**Assignment:** Work through the records below and tally every line containing "invalid". Reply with the total alone.

= = = = = = =

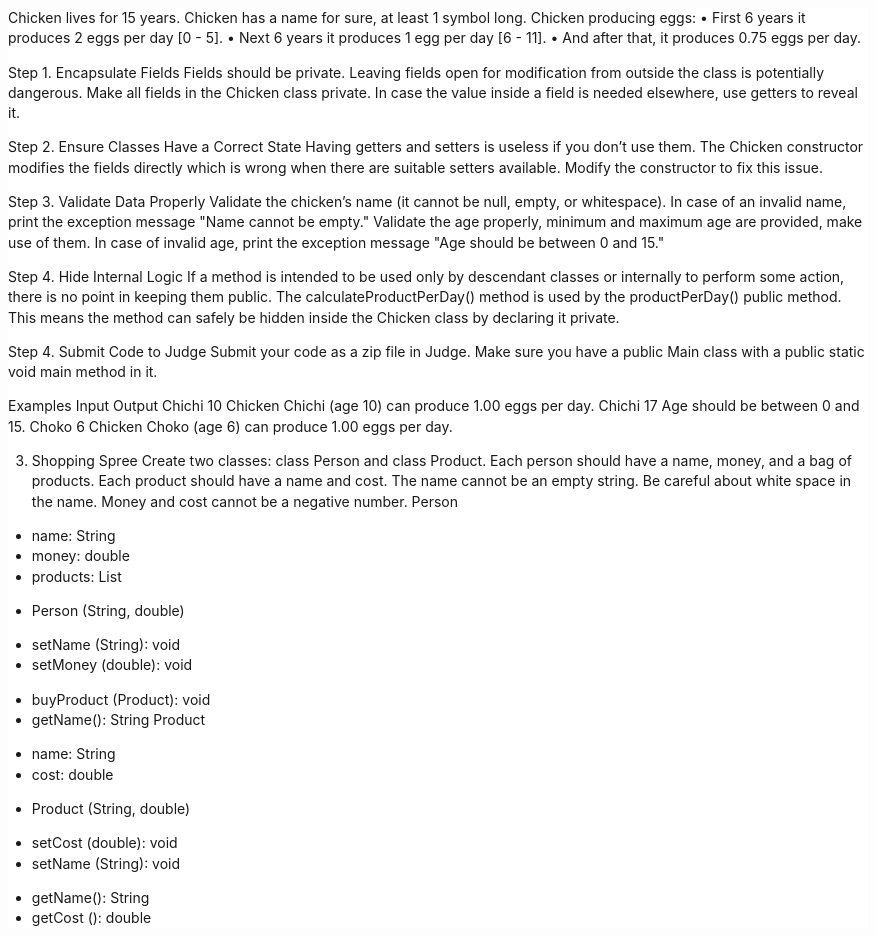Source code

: Chicken lives for 15 years. Chicken has a name for sure, at least 1 symbol long. Chicken producing eggs:
•	First 6 years it produces 2 eggs per day [0 - 5].
•	Next 6 years it produces 1 egg per day [6 - 11].
•	And after that, it produces 0.75 eggs per day.

Step 1. Encapsulate Fields
Fields should be private. Leaving fields open for modification from outside the class is potentially dangerous. Make all fields in the Chicken class private.
In case the value inside a field is needed elsewhere, use getters to reveal it.

Step 2. Ensure Classes Have a Correct State
Having getters and setters is useless if you don’t use them. The Chicken constructor modifies the fields directly which is wrong when there are suitable setters available. Modify the constructor to fix this issue.

Step 3. Validate Data Properly
Validate the chicken’s name (it cannot be null, empty, or whitespace). In case of an invalid name, print the exception message "Name cannot be empty."
Validate the age properly, minimum and maximum age are provided, make use of them. In case of invalid age, print the exception message "Age should be between 0 and 15."

Step 4. Hide Internal Logic
If a method is intended to be used only by descendant classes or internally to perform some action, there is no point in keeping them public. The calculateProductPerDay() method is used by the productPerDay() public method. This means the method can safely be hidden inside the Chicken class by declaring it private.

Step 4. Submit Code to Judge
Submit your code as a zip file in Judge. Make sure you have a public Main class with a public static void main method in it.


Examples
Input	Output
Chichi
10	Chicken Chichi (age 10) can produce 1.00 eggs per day.
Chichi
17	Age should be between 0 and 15.
Choko
6	Chicken Choko (age 6) can produce 1.00 eggs per day.



3.	Shopping Spree
Create two classes: class Person and class Product. Each person should have a name, money, and a bag of products. Each product should have a name and cost. The name cannot be an empty string. Be careful about white space in the name. Money and cost cannot be a negative number.
Person
-	name: String
-	money:  double
-	products:  List<Product>
+ 	Person (String,  double)
-	setName (String): void
-	setMoney (double): void
+	buyProduct (Product): void
+	getName(): String
Product
-	name: String
-	cost: double
+ 	Product (String,  double)
-	setCost (double): void
-	setName (String): void
+	getName(): String
+	getCost (): double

= = = = = = =

**Response box:** 2